Scegliere l’anello con solitario in diamante, inoltre, richiede attenzione in quanto si tratta di un vero e proprio investimento, dato che la pietra preziosa applicata sulla montatura in oro a 18 kt continueranno ad avere un valore nel corso del tempo.

Quindi scegliere un bel diamante di valore e una montatura ben realizzata vuol dire fare un regalo davvero speciale alla persona amata. Ma vediamo insieme alcuni consigli per decidere su quale montatura e diamante puntare.

Scegliere il solitario: solo diamanti certificati

Quando si deve scegliere il solitario con diamante la cosa più importante è individuare il giusto diamante che bisogna acquistare solo da esperti che hanno fatto studi gemmologici e possono fornirti una gemma preziosa, di grande valore e soprattutto che sia realmente un diamante.
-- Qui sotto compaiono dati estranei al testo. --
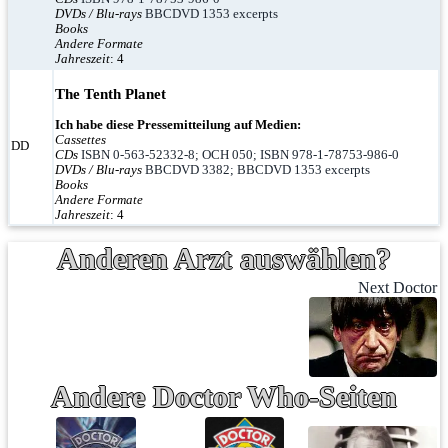
DVDs / Blu-rays
BBCDVD 1353 excerpts
Books
Andere Formate
Jahreszeit
: 4
The Tenth Planet
Ich habe diese Pressemitteilung auf Medien:
Cassettes
DD
CDs
ISBN 0-563-52332-8; OCH 050; ISBN 978-1-78753-986-0
DVDs / Blu-rays
BBCDVD 3382; BBCDVD 1353 excerpts
Books
Andere Formate
Jahreszeit
: 4
Anderen Arzt auswählen?
Next Doctor
Andere Doctor Who-Seiten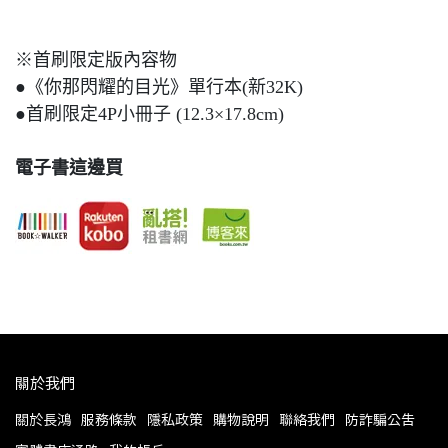
※首刷限定版內容物
●《你那閃耀的目光》單行本(新32K)
●首刷限定4P小冊子 (12.3×17.8cm)
電子書這邊買
關於我們
關於長鴻
服務條款
隱私政策
購物說明
聯絡我們
防詐騙公告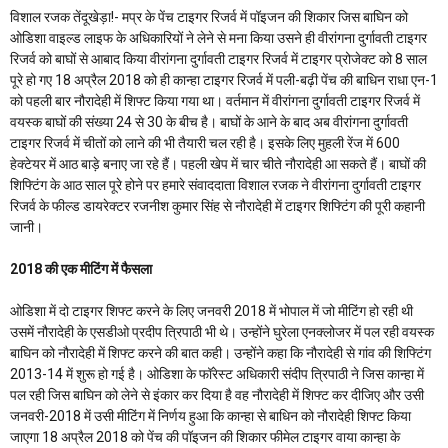
विशाल रजक तेंदूखेड़ा!- मप्र के पेंच टाइगर रिजर्व में पॉइजन की शिकार जिस बाघिन को
ओडिशा वाइल्ड लाइफ के अधिकारियों ने लेने से मना किया उसने ही वीरांगना दुर्गावती टाइगर
रिजर्व को बाघों से आबाद किया वीरांगना दुर्गावती टाइगर रिजर्व में टाइगर प्रोजेक्ट को 8 साल
पूरे हो गए 18 अप्रैल 2018 को ही कान्हा टाइगर रिजर्व में पली-बढ़ी पेंच की बाधिन राधा एन-1
को पहली बार नौरादेही में शिफ्ट किया गया था। वर्तमान में वीरांगना दुर्गावती टाइगर रिजर्व में
वयस्क बाघों की संख्या 24 से 30 के बीच है। बाघों के आने के बाद अब वीरांगना दुर्गावती
टाइगर रिजर्व में चीतों को लाने की भी तैयारी चल रही है। इसके लिए मुहली रेंज में 600
हेक्टेयर में आठ बाड़े बनाए जा रहे हैं। पहली खेप में चार चीते नौरादेही आ सकते हैं। बाघों की
शिफ्टिंग के आठ साल पूरे होने पर हमारे संवाददाता विशाल रजक ने वीरांगना दुर्गावती टाइगर
रिजर्व के फील्ड डायरेक्टर रजनीश कुमार सिंह से नौरादेही में टाइगर शिफ्टिंग की पूरी कहानी
जानी।
2018 की एक मीटिंग में फैसला
ओडिशा में दो टाइगर शिफ्ट करने के लिए जनवरी 2018 में भोपाल में जो मीटिंग हो रही थी
उसमें नौरादेही के एसडीओ प्रदीप त्रिपाठी भी थे। उन्होंने घुरेला एनक्लोजर में पल रही वयस्क
बाघिन को नौरादेही में शिफ्ट करने की बात कही। उन्होंने कहा कि नौरादेही से गांव की शिफ्टिंग
2013-14 में शुरू हो गई है। ओडिशा के फॉरेस्ट अधिकारी संदीप त्रिपाठी ने जिस कान्हा में
पल रही जिस बाघिन को लेने से इंकार कर दिया है वह नौरादेही में शिफ्ट कर दीजिए और उसी
जनवरी-2018 में उसी मीटिंग में निर्णय हुआ कि कान्हा से बाधिन को नौरादेही शिफ्ट किया
जाएगा 18 अप्रैल 2018 को पेंच की पॉइजन की शिकार फीमेल टाइगर वाया कान्हा के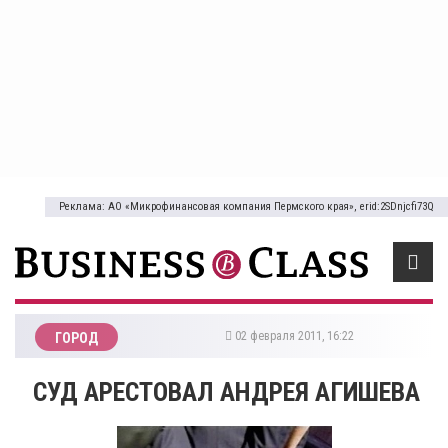
Реклама: АО «Микрофинансовая компания Пермского края», erid:2SDnjcfi73Q
02 февраля 2011, 16:22
ГОРОД
СУД АРЕСТОВАЛ АНДРЕЯ АГИШЕВА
L’anello solitario con diamante, infatti, ha bisogno di una pietra che presenti la combinazione di quattro C, quali colore, caratura, clarity ossia purezza e taglio.

Quando si acquista il diamante, non essendo esperti, bisogna affidarsi a un centro che sia in grado di fornire tutte queste quattro determinanti e che ti assicuri l’acquisto di una pietra certificata.

Perché scegliere diamanti che aderiscono al Kimberly Process?

La soluzione migliore per scegliere un diamante di qualità che si possa indossare senza alcun senso di colpa e soprattutto che si presenti come un vero e proprio investimento è valutare quelli che sono prodotti da gioiellerie e centri che aderiscono al Kimberly Process.

L’adesione al Kimberly Process permette di essere certi dell’origine e del trattamento svolto sui diamanti che sono certificati e soprattutto non provengono da siti di estrazione che portano ai cosiddetti “diamanti insanguinati”.

Infatti, nel mondo, purtroppo, il mercato dei diamanti grezzi vede ancora tantissime ingiustizie e problematiche.

Ecco perché a partire dagli anni 2000 per riuscire a contrastare queste pratiche, i produttori di diamanti principali hanno dato vita al Kimberly Process, un processo pensato per riuscire a verificare il corretto traffico e commercializzazione dei diamanti grezzi.

Nel certificato di ogni anello solitario se è presente l’adesione a questo processo si avrà la certezza di portare al dito un vero gioiello, ma soprattutto una pietra che proviene da un iter corretto ed etico.

Ad esempio, scegliendo un anello solitario su torinogioielli.com avrai la possibilità di accedere a un prodotto di alta qualità, che aderisce al Kimberly Proccess.

La scelta della montatura

Oltre al diamante, che sicuramente è il pezzo forte dell’anello solitario, bisogna anche scegliere la montatura. Per una bella pietra bisogna valutare sempre una montatura che presenti una raffinata esecuzione in oro 18 kt. La soluzione migliore per far risaltare la bellezza e brillantezza del diamante è sicuramente quella di optare per una montatura in oro bianco.

La montatura in oro bianco aggiunge un senso di raffinatezza e di design che rende l’anello perfetto per una bella proposta di matrimonio, ma anche per festeggiare un momento speciale e fare un regalo che non si dimentica.

Si consiglia di scegliere la montatura in base alla personalità e anche alle dimensioni del dito che lo dovrà portare, in questo modo si creerà il giusto modello personalizzato. Infatti, è molto importante non solo che il diamante sia idoneo al tipo di montatura, ma anche che l’anello si presenti ottimale e rispettoso dei gusti di chi lo riceverà.

Una volta scelto l’anello solitario servirà solo una bella scatola per regalare il diamante in grande stile!